Quicksilver by Princess Michael of Kent
Constable, £20
This is the last volume in Princess Michael of Kent’s Anjou Trilogy. It is also the best, for the royal historian has added another layer to her chronicle of 16th century France: a detective story. An earlier popular historian and Golden Age crime novelist, Josephine Tey, turned sleuth and sowed doubts about Richard III’s guilt in killing the princes in the tower in her masterpiece The Daughter of Time. Princess Michael instead investigates the murder of the beautiful Agnès Sorel, Charles VII’s mistress.
We learn in the epilogue that in 2004 Agnès’s tomb was opened, and a toxicological test carried out on the 28-year-old’s hair revealed a huge concentration of mercury. Who could have wished the angelic and much-loved girl ill? Queen Marie, Charles VII’s wife? Antoinette de Maignelay, Agnès’s alluring and manipulative cousin, who had amused the king while Agnès was suffering through a bad pregnancy? Queen Marie’s faithful doctor, Poitevin?

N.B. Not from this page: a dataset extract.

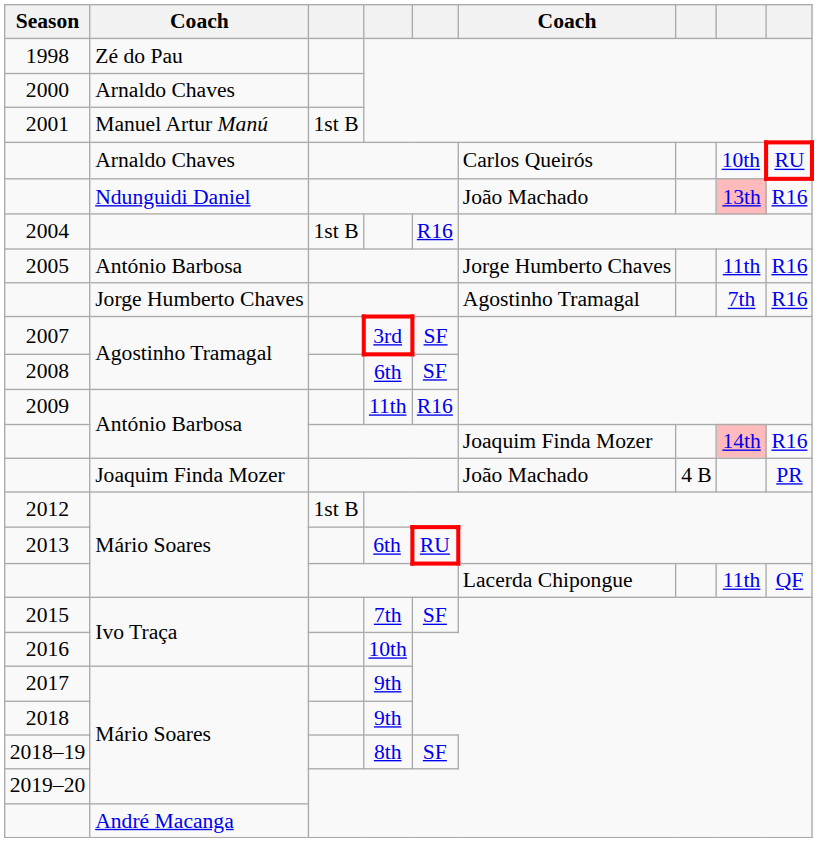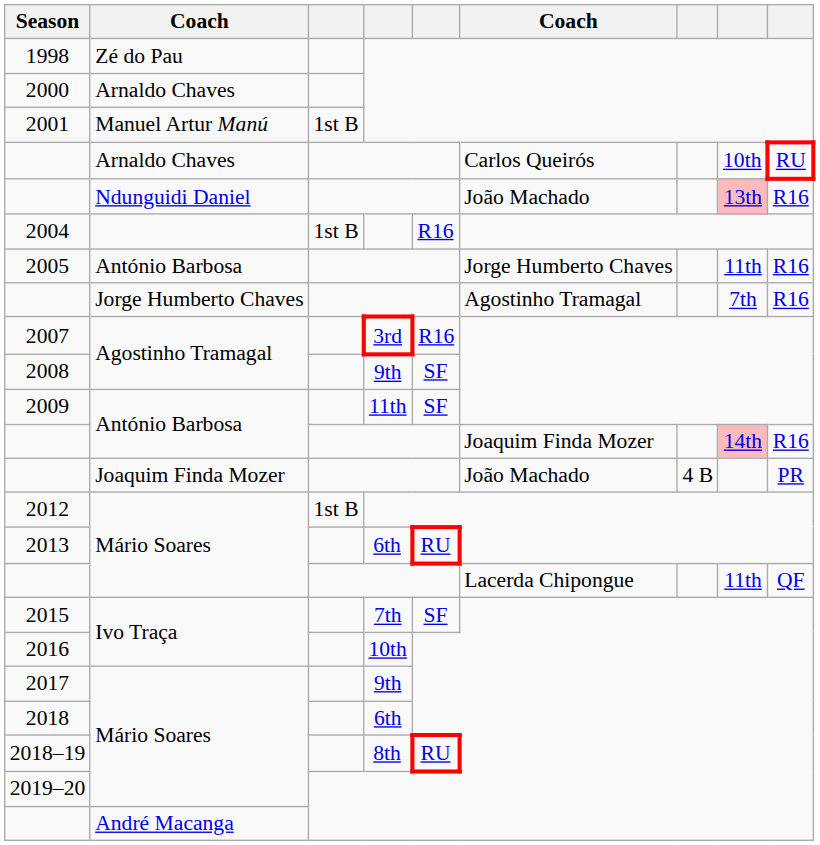2007 | column 5: SF -> R16
2008 | column 4: 6th -> 9th
2009 | column 5: R16 -> SF
2018 | column 4: 9th -> 6th
2018–19 | column 5: SF -> RU
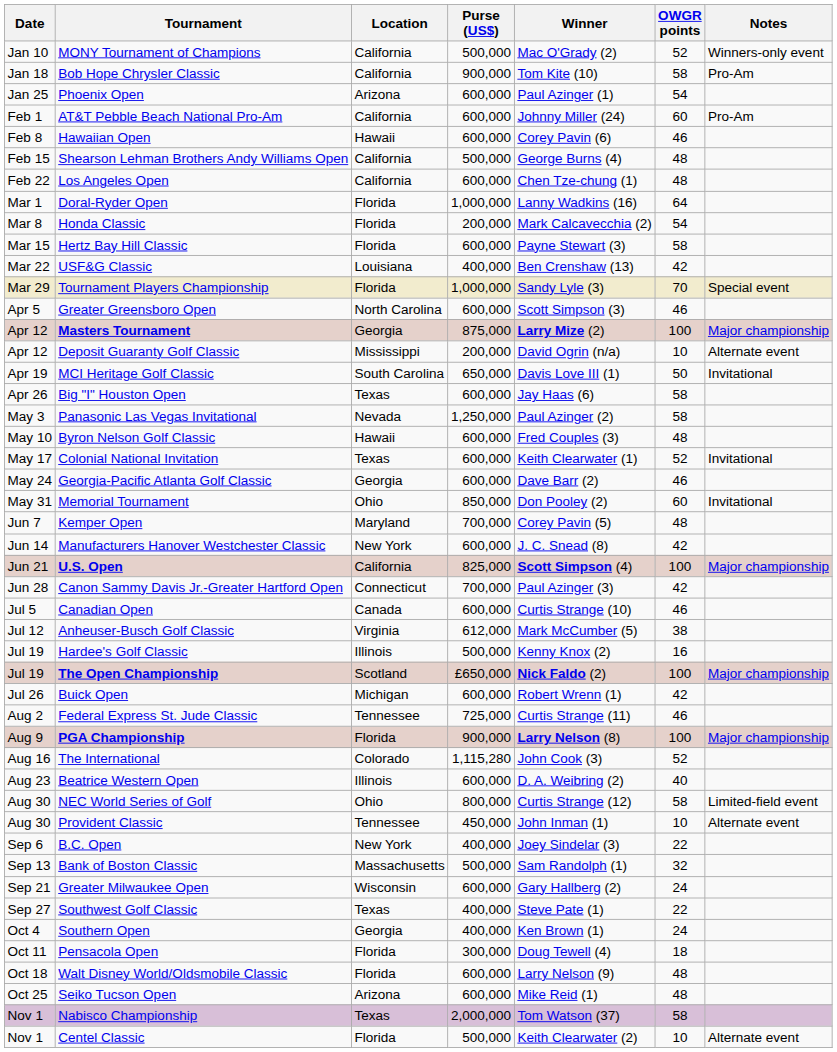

The one person whom we know to be innocent is in fact the one accused, and imprisoned, for the murder: Jacques Coeur, a self-made millionaire, brilliant merchant and doting friend of young Agnès. It is Jacques who narrates the book, and his rise and fall, from young entrepreneur through cherished courtier to crusader, is played out against a vast and vivid backdrop.
Jacques travelled widely (chewing on garlic to keep seasickness at bay) to collect the beautiful objects his wealthy patrons desired. From Alexandria, Naples, Cyprus, the Levant and Rome, he brought back to Provence rare gems, luxurious tapestries and ancient glass, even, in the novel, a cheetah called Vitesse. (But the Muslim slave stowaway, who converted to Christianity in order to escape his owners, was forced back on land – no Christian ship has the right to take on board a Muslim slave.)
In Rome, Jacques becomes a friend of Pope Nicholas V, a wise and generous man. This was a dark time for the Church, with two competing factions pledging allegiance to two competing popes – Nicholas and Felix V, elected at the Council of Basel in 1439. Although the seat of Avignon had disappeared, in Switzerland Felix was determined to be recognised as the rightful heir to St Peter. He was a complicated figure – a Duke of Savoy who fathered 11 children, became a reclusive monk when his wife died, and was never ordained. His meeting with Jacques is beautifully rendered: the two men sip rosehip and cherry sherbet while discussing the split in Christendom and the advancing threat of the Ottomans.
It is the other pope, Nicholas V, who delivers what Jacques has come for: a letter of indulgence for his friend Agnès. She may be an adulteress, but the pope is ready to forgive her. He gives Jacques a letter that can be produced on her deathbed. The theology may be dubious, but the humanity of the ancient pope forgiving the lovely royal mistress makes for a great story.
Like the previous two books in this popular trilogy, Quicksilver luxuriates in historic details: the stomach skins of martens are used to line a duke’s coat; the alchemist’s motto, Faire, dire, taire, is carved and repeated on the walls of a merchant’s home; aristocratic women’s eyebrows must be plucked until their arc is as thin as the line drawn by a quill. We also meet again some of the characters – real, historical figures – who featured in the first two volumes: The Queen of Four Kingdoms and Agnès Sorel: Mistress of Beauty. The mad Charles VI, the lovely Agnès Sorel, the wise and powerful Yolande d’Anjou; the Maid, Joan of Arc, also makes an appearance. Princess Michael has written before of how the extraordinary Yolande promoted the young visionary, helping her win over the Dauphin after the disaster (for the French) of Agincourt.
In Quicksilver we are given more tantalising glimpses of this tragic figure: pious, pure, and totally inept when it comes to dealing with the sophisticates at court. Joan’s immense popularity among the soldiers and ordinary people, her magnetism – when she appears on the battlefield, astride her white horse, “all fell silent and no one stirred” – and her peculiarities (the man’s clothes, the streak of vanity, the obtuseness in dealing with the king who ultimately betrays her) are beautifully rendered in what amounts to a quick character sketch. I wonder if, now that she has completed her trilogy, the royal historian might not try her hand at bringing to life la Pucelle.
Agnès, Princess Michael’s ancestress, was lucky to have a descendant determined to avenge her posthumously. Joan the saint and martyr surely deserves the same.